◆ **Entries provided**:
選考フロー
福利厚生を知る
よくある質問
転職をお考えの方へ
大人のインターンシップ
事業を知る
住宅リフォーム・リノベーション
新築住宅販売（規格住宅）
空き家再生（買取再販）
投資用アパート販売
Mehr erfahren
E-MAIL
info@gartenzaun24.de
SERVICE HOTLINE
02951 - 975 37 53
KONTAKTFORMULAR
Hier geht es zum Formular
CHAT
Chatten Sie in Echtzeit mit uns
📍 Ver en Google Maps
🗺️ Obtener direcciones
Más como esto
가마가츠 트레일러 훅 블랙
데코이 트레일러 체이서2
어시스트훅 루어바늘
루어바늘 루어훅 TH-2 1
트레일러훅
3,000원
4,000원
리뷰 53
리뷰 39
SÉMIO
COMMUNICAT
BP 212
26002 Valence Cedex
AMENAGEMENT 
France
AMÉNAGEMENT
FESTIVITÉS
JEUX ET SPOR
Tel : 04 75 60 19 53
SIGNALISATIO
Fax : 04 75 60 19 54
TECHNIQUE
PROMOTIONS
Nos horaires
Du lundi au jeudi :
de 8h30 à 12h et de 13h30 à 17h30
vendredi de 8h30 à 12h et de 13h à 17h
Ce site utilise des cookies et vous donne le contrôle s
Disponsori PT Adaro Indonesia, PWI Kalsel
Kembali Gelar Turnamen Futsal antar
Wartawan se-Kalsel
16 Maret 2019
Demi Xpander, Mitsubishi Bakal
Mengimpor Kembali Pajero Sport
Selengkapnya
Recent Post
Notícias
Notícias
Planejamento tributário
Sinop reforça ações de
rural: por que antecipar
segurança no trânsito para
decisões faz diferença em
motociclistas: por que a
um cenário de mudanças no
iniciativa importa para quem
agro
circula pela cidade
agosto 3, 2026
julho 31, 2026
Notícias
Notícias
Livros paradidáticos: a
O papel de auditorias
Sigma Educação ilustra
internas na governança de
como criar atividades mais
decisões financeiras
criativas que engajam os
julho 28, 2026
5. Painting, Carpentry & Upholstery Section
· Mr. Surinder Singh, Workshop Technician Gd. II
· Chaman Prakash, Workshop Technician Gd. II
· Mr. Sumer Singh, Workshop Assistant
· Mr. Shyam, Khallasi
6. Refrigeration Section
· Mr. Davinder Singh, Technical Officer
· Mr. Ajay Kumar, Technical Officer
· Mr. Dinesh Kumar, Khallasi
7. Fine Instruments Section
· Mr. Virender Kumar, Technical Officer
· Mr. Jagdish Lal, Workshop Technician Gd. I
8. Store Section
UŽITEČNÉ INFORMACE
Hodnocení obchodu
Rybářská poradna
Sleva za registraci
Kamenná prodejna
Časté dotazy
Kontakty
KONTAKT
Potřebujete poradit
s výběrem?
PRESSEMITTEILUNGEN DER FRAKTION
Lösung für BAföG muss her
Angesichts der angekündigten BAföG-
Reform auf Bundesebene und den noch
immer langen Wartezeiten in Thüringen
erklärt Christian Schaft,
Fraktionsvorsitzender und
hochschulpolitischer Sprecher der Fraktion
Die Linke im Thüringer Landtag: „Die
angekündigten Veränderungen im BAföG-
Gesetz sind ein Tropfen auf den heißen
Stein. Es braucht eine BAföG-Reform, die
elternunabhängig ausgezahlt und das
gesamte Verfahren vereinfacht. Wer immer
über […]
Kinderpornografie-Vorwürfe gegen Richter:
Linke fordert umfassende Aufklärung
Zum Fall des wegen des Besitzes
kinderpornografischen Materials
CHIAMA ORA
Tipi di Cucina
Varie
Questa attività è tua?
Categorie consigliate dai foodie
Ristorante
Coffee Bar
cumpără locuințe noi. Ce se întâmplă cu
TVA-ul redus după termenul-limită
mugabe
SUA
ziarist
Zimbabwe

◆ **What you need to do**: Write out all of the data above again, substituting "Helper" for every occurrence of "Khallasi" and leaving everything else unchanged.

◆ **Response box**:
選考フロー
福利厚生を知る
よくある質問
転職をお考えの方へ
大人のインターンシップ
事業を知る
住宅リフォーム・リノベーション
新築住宅販売（規格住宅）
空き家再生（買取再販）
投資用アパート販売
Mehr erfahren
E-MAIL
info@gartenzaun24.de
SERVICE HOTLINE
02951 - 975 37 53
KONTAKTFORMULAR
Hier geht es zum Formular
CHAT
Chatten Sie in Echtzeit mit uns
📍 Ver en Google Maps
🗺️ Obtener direcciones
Más como esto
가마가츠 트레일러 훅 블랙
데코이 트레일러 체이서2
어시스트훅 루어바늘
루어바늘 루어훅 TH-2 1
트레일러훅
3,000원
4,000원
리뷰 53
리뷰 39
SÉMIO
COMMUNICAT
BP 212
26002 Valence Cedex
AMENAGEMENT 
France
AMÉNAGEMENT
FESTIVITÉS
JEUX ET SPOR
Tel : 04 75 60 19 53
SIGNALISATIO
Fax : 04 75 60 19 54
TECHNIQUE
PROMOTIONS
Nos horaires
Du lundi au jeudi :
de 8h30 à 12h et de 13h30 à 17h30
vendredi de 8h30 à 12h et de 13h à 17h
Ce site utilise des cookies et vous donne le contrôle s
Disponsori PT Adaro Indonesia, PWI Kalsel
Kembali Gelar Turnamen Futsal antar
Wartawan se-Kalsel
16 Maret 2019
Demi Xpander, Mitsubishi Bakal
Mengimpor Kembali Pajero Sport
Selengkapnya
Recent Post
Notícias
Notícias
Planejamento tributário
Sinop reforça ações de
rural: por que antecipar
segurança no trânsito para
decisões faz diferença em
motociclistas: por que a
um cenário de mudanças no
iniciativa importa para quem
agro
circula pela cidade
agosto 3, 2026
julho 31, 2026
Notícias
Notícias
Livros paradidáticos: a
O papel de auditorias
Sigma Educação ilustra
internas na governança de
como criar atividades mais
decisões financeiras
criativas que engajam os
julho 28, 2026
5. Painting, Carpentry & Upholstery Section
· Mr. Surinder Singh, Workshop Technician Gd. II
· Chaman Prakash, Workshop Technician Gd. II
· Mr. Sumer Singh, Workshop Assistant
· Mr. Shyam, Helper
6. Refrigeration Section
· Mr. Davinder Singh, Technical Officer
· Mr. Ajay Kumar, Technical Officer
· Mr. Dinesh Kumar, Helper
7. Fine Instruments Section
· Mr. Virender Kumar, Technical Officer
· Mr. Jagdish Lal, Workshop Technician Gd. I
8. Store Section
UŽITEČNÉ INFORMACE
Hodnocení obchodu
Rybářská poradna
Sleva za registraci
Kamenná prodejna
Časté dotazy
Kontakty
KONTAKT
Potřebujete poradit
s výběrem?
PRESSEMITTEILUNGEN DER FRAKTION
Lösung für BAföG muss her
Angesichts der angekündigten BAföG-
Reform auf Bundesebene und den noch
immer langen Wartezeiten in Thüringen
erklärt Christian Schaft,
Fraktionsvorsitzender und
hochschulpolitischer Sprecher der Fraktion
Die Linke im Thüringer Landtag: „Die
angekündigten Veränderungen im BAföG-
Gesetz sind ein Tropfen auf den heißen
Stein. Es braucht eine BAföG-Reform, die
elternunabhängig ausgezahlt und das
gesamte Verfahren vereinfacht. Wer immer
über […]
Kinderpornografie-Vorwürfe gegen Richter:
Linke fordert umfassende Aufklärung
Zum Fall des wegen des Besitzes
kinderpornografischen Materials
CHIAMA ORA
Tipi di Cucina
Varie
Questa attività è tua?
Categorie consigliate dai foodie
Ristorante
Coffee Bar
cumpără locuințe noi. Ce se întâmplă cu
TVA-ul redus după termenul-limită
mugabe
SUA
ziarist
Zimbabwe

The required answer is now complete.